US EPA reverses block on tougher air pollution rules

Agency says Trump-era regulation hinders use of best available science

by Britt E. Erickson
May 14, 2021

Smokestacks billowing vapor from a coal fired power plant.
Credit: Shutterstock
The US Environmental Protection Agency has nixed a Trump-era rule that disregarded indirect benefits of air pollution controls.

The US Environmental Protection Agency has scrapped a Dec. 9 rule that modified how the costs and benefits of controlling air pollution are calculated. The agency claims that the Trump-era rule restricted the agency from using the best available science when developing regulations under the Clean Air Act.

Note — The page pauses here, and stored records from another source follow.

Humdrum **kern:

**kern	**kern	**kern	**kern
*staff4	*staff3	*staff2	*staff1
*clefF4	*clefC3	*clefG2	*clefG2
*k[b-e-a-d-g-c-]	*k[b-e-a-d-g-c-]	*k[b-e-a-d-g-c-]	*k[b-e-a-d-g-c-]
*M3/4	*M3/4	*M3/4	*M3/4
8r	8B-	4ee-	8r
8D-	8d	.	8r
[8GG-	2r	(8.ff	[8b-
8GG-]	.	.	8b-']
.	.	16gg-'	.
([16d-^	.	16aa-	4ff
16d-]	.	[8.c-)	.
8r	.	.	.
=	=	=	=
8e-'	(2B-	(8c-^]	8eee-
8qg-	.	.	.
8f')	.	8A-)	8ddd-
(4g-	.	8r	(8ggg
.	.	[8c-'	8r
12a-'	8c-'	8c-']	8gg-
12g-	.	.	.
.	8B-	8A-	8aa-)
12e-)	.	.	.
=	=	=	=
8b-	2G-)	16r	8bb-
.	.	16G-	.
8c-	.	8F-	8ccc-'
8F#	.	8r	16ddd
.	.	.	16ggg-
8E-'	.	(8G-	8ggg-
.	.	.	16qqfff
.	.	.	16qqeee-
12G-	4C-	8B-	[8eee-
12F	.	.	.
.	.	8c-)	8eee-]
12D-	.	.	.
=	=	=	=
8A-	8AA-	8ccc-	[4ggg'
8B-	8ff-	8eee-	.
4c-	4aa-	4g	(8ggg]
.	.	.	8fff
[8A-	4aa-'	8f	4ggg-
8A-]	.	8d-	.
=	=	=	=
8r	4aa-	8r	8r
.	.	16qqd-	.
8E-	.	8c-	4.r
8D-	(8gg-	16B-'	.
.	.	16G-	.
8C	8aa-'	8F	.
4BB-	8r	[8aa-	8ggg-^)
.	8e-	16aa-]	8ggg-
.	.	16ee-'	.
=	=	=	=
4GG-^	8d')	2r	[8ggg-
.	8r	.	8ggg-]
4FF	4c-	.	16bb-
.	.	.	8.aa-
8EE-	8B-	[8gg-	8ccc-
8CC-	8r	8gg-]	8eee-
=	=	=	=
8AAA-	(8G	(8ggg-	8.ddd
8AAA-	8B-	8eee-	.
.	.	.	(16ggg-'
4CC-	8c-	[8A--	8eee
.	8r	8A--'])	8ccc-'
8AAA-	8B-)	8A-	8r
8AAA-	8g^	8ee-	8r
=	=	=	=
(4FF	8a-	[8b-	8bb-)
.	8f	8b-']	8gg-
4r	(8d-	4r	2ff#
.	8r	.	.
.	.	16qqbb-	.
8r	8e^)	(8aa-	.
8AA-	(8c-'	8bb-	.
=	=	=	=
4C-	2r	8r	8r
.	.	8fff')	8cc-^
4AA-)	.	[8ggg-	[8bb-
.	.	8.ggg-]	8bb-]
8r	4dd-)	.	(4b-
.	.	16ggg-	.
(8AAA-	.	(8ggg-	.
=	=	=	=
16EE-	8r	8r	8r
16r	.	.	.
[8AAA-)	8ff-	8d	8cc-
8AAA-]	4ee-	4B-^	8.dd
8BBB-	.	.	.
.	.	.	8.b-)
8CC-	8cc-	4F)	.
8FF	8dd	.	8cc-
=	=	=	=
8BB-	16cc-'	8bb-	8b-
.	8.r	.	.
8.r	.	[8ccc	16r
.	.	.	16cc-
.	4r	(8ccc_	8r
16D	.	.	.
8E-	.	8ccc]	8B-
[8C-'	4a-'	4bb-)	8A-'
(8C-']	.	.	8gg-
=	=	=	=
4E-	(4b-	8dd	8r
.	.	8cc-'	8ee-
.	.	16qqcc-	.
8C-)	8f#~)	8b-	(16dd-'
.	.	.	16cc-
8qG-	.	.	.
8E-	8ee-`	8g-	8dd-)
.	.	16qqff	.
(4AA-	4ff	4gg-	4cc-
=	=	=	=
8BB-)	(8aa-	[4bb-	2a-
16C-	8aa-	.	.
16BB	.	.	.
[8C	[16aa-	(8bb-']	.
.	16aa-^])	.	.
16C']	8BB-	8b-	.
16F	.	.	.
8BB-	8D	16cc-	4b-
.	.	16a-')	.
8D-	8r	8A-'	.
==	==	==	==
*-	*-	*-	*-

The EPA also says that the procedures required under the rule resulted in net benefit calculations “that are misleading and inconsistent with economic best practices.”

“Revoking this unnecessary and misguided rule is proof positive of this Administration’s commitment to science,” EPA Administrator Michael Regan, says in a statement.

The Trump administration claimed that the rule provided “more consistent and transparent” cost-benefit analyses used to justify air pollution regulations, but critics say it ignored benefits at the expense of public health.

In particular, the rule directed the EPA to ignore indirect benefits, such as the reduction of pollutants not directly targeted by a regulation. The rule was prompted by air pollution standards adopted under the Obama administration that considered indirect benefits of mercury pollution controls, such as lower emissions of particulate matter.

The American Chemistry Council, which represents the chemical industry, supported the Trump administration’s rule. “Ensuring a clear, consistent and correct appraisal of benefits and costs in the regulatory process is a commonsense idea with bipartisan backing over four decades,” the ACC says in a statement.

Environmental and public health groups welcome the EPA’s move to rescind the rule.

“The original rule, which would have deliberately discounted the health benefits of air pollution standards, would have artificially reduced the ‘value’ of air pollution cleanup, thereby undermining future limits on air pollution,” Harold Wimmer, president and CEO of the American Lung Association, says in a statement.